A diagram, a pattern and a name for it
The community figure at the center of the debate is Arthur online. He posted a historical price chart showing XRP rising towards key resistance levels in the hours before US markets open, then quickly reversing after trading begins.
He counted nine separate cases of this series that has been going on since February, and says the same pattern has continued into March.
Arthur didn’t stop at simply marking the moves. He added a name to what he believes is behind it – calling it a possible “new Jane Street playbook,” a reference to the well-known quantitative trading firm.
🚨XRP IS NOW SYSTEMATICALLY MANIPULATED
Pumps straight to key resistance → US market opens → dumps 📉
Happens again and again.Is this the “NEW Jane Street playbook”?
XRP fell 44% from highs despite MASSIVE @Ripple news, ETF exposure, acquisitions, licenses…… pic.twitter.com/z6gqJwh6Eq
— Arthur (@XrpArthur) March 13, 2026

He argued that the sheer number of events, combined with the large number of leveraged long positions open during each episode, makes coincidence an unlikely explanation.
What adds to his frustration, at least from his perspective, is the broader background. Ripple has recently made headlines with billion-dollar acquisitions and continued ETF inflows.
But despite that activity, XRP remains about 40% below its level recent highlights. Every time the price tries to break out, sellers appear and push the price back down. Arthur sees that as part of the same problem.
The community is pushing back against the manipulation theory
Not everyone in the XRP community believed the argument. A trader named Robert W came into the conversation and offered one read differently.
His position was that these types of price movements often repeat themselves across multiple assets when liquidity floods openly into the US market.

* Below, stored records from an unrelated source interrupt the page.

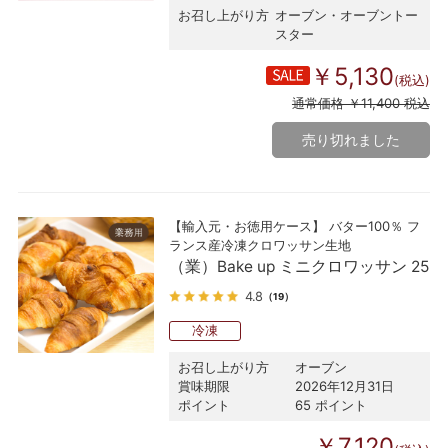
お召し上がり方
オーブン・オーブントー
スター
￥5,130
(税込)
通常価格 ￥11,400 税込
売り切れました
【輸入元・お徳用ケース】 バター100％ フ
ランス産冷凍クロワッサン生地
（業）Bake up ミニクロワッサン 25
4.8
（19）
冷凍
お召し上がり方
オーブン
賞味期限
2026年12月31日
ポイント
65 ポイント
￥7,120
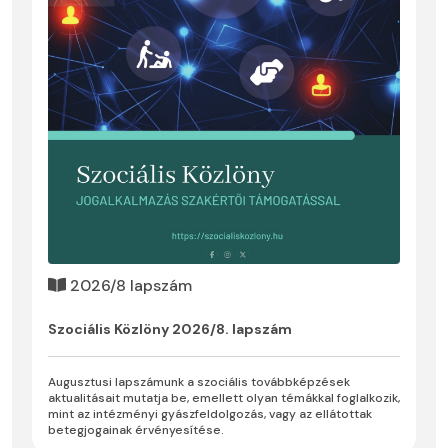
2026/8 lapszám
Szociális Közlöny 2026/8. lapszám
Augusztusi lapszámunk a szociális továbbképzések
aktualitásait mutatja be, emellett olyan témákkal foglalkozik,
mint az intézményi gyászfeldolgozás, vagy az ellátottak
betegjogainak érvényesítése.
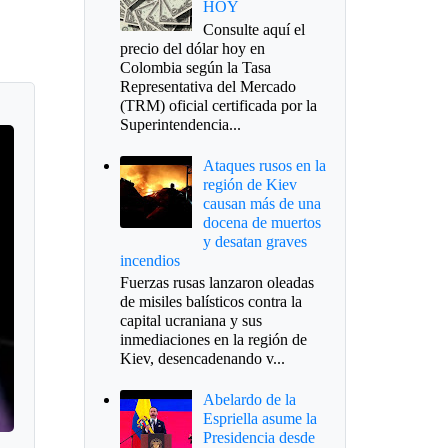
HOY
Consulte aquí el
precio del dólar hoy en
Colombia según la Tasa
Representativa del Mercado
(TRM) oficial certificada por la
Superintendencia...
Ataques rusos en la
región de Kiev
causan más de una
docena de muertos
y desatan graves
incendios
Fuerzas rusas lanzaron oleadas
de misiles balísticos contra la
capital ucraniana y sus
inmediaciones en la región de
Kiev, desencadenando v...
Abelardo de la
Espriella asume la
Presidencia desde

Come on Arthur. Not everything is manipulation.
The same pattern occurs across multiple assets when US liquidity enters the market.
It looks more like normal liquidity shifts and profit-taking than a secret “Jane Street playbook.”—Robert W. | XRP Facts & Figures (@RobertXRPFF) March 13, 2026
According to him, profit taking and liquidity shifts are the most natural explanation, and not a coordinated institutional strategy.
Arthur rejected that outright. He pointed out the precision of the pattern: nine events, each following a period of accumulation with a large build-up of long positions.
Related reading
Level of consistency
That level of consistency, he emphasized, does not happen by accident. He called on several well-known voices in the XRP space – including Vincent Van Code, Crypto Eri, BankXRP, Digital Perspectives and Chad Steingraber – to take a closer look at the chart itself.
The debate wasn’t limited to price action for long. Another participant expressed a broader criticism of the crypto market, arguing that it is largely based on speculation.